# [AIM OF THE TASK]
Produce a verbatim copy of the entries listed below.

# [INFORMATION GIVEN]
——
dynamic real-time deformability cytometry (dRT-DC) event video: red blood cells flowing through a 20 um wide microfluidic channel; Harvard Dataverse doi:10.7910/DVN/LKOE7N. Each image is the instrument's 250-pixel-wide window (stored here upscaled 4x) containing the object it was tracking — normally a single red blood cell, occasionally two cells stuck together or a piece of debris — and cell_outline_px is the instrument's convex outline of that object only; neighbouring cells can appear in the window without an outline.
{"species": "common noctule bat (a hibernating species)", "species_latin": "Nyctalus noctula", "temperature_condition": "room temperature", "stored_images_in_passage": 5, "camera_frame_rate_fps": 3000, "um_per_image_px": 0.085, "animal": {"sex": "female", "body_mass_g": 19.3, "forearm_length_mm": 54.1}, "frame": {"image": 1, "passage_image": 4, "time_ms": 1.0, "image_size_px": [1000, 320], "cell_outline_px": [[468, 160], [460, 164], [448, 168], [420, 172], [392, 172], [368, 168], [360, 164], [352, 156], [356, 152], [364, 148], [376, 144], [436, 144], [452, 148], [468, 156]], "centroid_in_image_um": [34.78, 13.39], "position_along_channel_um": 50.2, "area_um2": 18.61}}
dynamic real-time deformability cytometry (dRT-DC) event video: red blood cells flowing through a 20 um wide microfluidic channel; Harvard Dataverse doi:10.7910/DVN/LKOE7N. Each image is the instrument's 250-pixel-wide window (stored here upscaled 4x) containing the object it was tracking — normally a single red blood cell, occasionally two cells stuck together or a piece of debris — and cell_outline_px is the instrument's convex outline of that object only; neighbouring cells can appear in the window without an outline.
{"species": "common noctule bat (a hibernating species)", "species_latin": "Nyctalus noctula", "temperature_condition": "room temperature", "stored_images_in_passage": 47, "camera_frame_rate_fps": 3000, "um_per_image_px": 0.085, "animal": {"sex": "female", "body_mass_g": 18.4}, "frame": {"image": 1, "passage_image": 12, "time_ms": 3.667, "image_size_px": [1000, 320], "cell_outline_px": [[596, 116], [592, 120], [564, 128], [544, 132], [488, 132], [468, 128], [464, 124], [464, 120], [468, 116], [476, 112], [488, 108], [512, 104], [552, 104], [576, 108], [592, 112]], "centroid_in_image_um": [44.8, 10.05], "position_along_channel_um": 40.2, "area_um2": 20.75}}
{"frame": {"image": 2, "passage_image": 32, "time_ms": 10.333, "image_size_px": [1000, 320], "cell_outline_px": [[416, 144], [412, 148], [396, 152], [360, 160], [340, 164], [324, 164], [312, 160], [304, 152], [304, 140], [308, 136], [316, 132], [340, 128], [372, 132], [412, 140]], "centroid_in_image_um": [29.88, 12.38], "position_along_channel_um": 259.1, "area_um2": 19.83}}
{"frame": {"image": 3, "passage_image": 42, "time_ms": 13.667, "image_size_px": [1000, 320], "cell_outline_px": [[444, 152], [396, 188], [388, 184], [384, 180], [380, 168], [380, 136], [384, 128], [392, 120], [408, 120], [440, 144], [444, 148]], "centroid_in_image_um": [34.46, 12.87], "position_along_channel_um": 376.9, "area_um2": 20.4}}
——
# [FULL RESPONSE]
dynamic real-time deformability cytometry (dRT-DC) event video: red blood cells flowing through a 20 um wide microfluidic channel; Harvard Dataverse doi:10.7910/DVN/LKOE7N. Each image is the instrument's 250-pixel-wide window (stored here upscaled 4x) containing the object it was tracking — normally a single red blood cell, occasionally two cells stuck together or a piece of debris — and cell_outline_px is the instrument's convex outline of that object only; neighbouring cells can appear in the window without an outline.
{"species": "common noctule bat (a hibernating species)", "species_latin": "Nyctalus noctula", "temperature_condition": "room temperature", "stored_images_in_passage": 5, "camera_frame_rate_fps": 3000, "um_per_image_px": 0.085, "animal": {"sex": "female", "body_mass_g": 19.3, "forearm_length_mm": 54.1}, "frame": {"image": 1, "passage_image": 4, "time_ms": 1.0, "image_size_px": [1000, 320], "cell_outline_px": [[468, 160], [460, 164], [448, 168], [420, 172], [392, 172], [368, 168], [360, 164], [352, 156], [356, 152], [364, 148], [376, 144], [436, 144], [452, 148], [468, 156]], "centroid_in_image_um": [34.78, 13.39], "position_along_channel_um": 50.2, "area_um2": 18.61}}
dynamic real-time deformability cytometry (dRT-DC) event video: red blood cells flowing through a 20 um wide microfluidic channel; Harvard Dataverse doi:10.7910/DVN/LKOE7N. Each image is the instrument's 250-pixel-wide window (stored here upscaled 4x) containing the object it was tracking — normally a single red blood cell, occasionally two cells stuck together or a piece of debris — and cell_outline_px is the instrument's convex outline of that object only; neighbouring cells can appear in the window without an outline.
{"species": "common noctule bat (a hibernating species)", "species_latin": "Nyctalus noctula", "temperature_condition": "room temperature", "stored_images_in_passage": 47, "camera_frame_rate_fps": 3000, "um_per_image_px": 0.085, "animal": {"sex": "female", "body_mass_g": 18.4}, "frame": {"image": 1, "passage_image": 12, "time_ms": 3.667, "image_size_px": [1000, 320], "cell_outline_px": [[596, 116], [592, 120], [564, 128], [544, 132], [488, 132], [468, 128], [464, 124], [464, 120], [468, 116], [476, 112], [488, 108], [512, 104], [552, 104], [576, 108], [592, 112]], "centroid_in_image_um": [44.8, 10.05], "position_along_channel_um": 40.2, "area_um2": 20.75}}
{"frame": {"image": 2, "passage_image": 32, "time_ms": 10.333, "image_size_px": [1000, 320], "cell_outline_px": [[416, 144], [412, 148], [396, 152], [360, 160], [340, 164], [324, 164], [312, 160], [304, 152], [304, 140], [308, 136], [316, 132], [340, 128], [372, 132], [412, 140]], "centroid_in_image_um": [29.88, 12.38], "position_along_channel_um": 259.1, "area_um2": 19.83}}
{"frame": {"image": 3, "passage_image": 42, "time_ms": 13.667, "image_size_px": [1000, 320], "cell_outline_px": [[444, 152], [396, 188], [388, 184], [384, 180], [380, 168], [380, 136], [384, 128], [392, 120], [408, 120], [440, 144], [444, 148]], "centroid_in_image_um": [34.46, 12.87], "position_along_channel_um": 376.9, "area_um2": 20.4}}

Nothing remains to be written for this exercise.